One academic who has studied reputation risk insurance believes that in the future, such insurance will become one piece of a companies’ risk management processes. “Interest in reputation risk coverage … is high, particularly with increasing exposure to cyber-related losses, the rapid spread of information through social media, and changing cultural norms that are more focused today on socially responsible organizations. We anticipate that these demands will lead to innovative and sustainable products in the long run.”
In terms of the demand for reputation insurance, Kossovsky says that as an industry segment, reputation insurance is booming. “The (reputation insurance) activity has doubled between 2015 and 2016,” he says, though he would not provide any firm numbers related to demand or sales for reputation insurance.
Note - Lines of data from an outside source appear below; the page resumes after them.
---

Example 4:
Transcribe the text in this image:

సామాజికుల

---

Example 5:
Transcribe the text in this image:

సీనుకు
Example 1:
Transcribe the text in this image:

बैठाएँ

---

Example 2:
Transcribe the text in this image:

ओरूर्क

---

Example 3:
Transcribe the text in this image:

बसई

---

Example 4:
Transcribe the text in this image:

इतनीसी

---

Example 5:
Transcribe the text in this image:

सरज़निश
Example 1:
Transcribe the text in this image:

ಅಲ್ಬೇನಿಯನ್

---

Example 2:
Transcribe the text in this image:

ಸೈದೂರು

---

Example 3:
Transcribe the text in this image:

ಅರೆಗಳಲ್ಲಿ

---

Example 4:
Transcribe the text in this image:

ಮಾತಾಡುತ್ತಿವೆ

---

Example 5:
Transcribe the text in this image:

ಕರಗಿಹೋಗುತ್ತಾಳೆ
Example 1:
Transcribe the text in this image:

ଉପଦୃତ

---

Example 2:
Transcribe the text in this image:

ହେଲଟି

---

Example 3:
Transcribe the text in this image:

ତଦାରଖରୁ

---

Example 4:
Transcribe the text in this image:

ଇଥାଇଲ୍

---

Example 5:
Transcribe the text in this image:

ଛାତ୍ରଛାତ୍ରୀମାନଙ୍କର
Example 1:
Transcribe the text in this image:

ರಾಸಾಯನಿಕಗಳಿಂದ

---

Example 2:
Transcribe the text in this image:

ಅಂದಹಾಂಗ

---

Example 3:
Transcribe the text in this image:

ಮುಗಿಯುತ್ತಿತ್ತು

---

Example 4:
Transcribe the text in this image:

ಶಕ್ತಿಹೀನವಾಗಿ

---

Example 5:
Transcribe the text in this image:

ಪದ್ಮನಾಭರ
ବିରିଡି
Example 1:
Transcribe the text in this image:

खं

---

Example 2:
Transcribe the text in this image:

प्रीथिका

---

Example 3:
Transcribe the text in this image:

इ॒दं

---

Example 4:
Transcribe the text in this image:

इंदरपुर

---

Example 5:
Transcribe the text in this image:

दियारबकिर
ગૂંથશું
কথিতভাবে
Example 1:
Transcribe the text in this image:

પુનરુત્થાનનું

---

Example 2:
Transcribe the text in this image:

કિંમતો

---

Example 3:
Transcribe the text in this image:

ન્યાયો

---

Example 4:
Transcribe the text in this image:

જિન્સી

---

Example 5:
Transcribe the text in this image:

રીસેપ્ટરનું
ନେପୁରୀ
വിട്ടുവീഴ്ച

Where captives are bearing 100 % of the risk, from a baseline of zero in 2012, Steel City Re has provided pricing and underwriting support for reputation risk solutions in over 200 captives of non-public companies valued in the billions. For public companies, Steel City Re recommends bundling loss absorption in a captive with the signaling power of Reputation Assurance.
As with most products, demand “will depend on the cost of the insurance relative to the cost of self-insurance and prevention, as well as the policy design and firm-specific needs.” But, borrowing from an ad campaign about the intangible value of some things, Kossovsky thinks directors may consider the value they’d assign to their personal reputations as “priceless,” and therefor may find reputation risk insurance a reasonable cost. Indeed, he can foresee a day when directors may require a company to have reputation insurance before they will accept a position on the company’s board.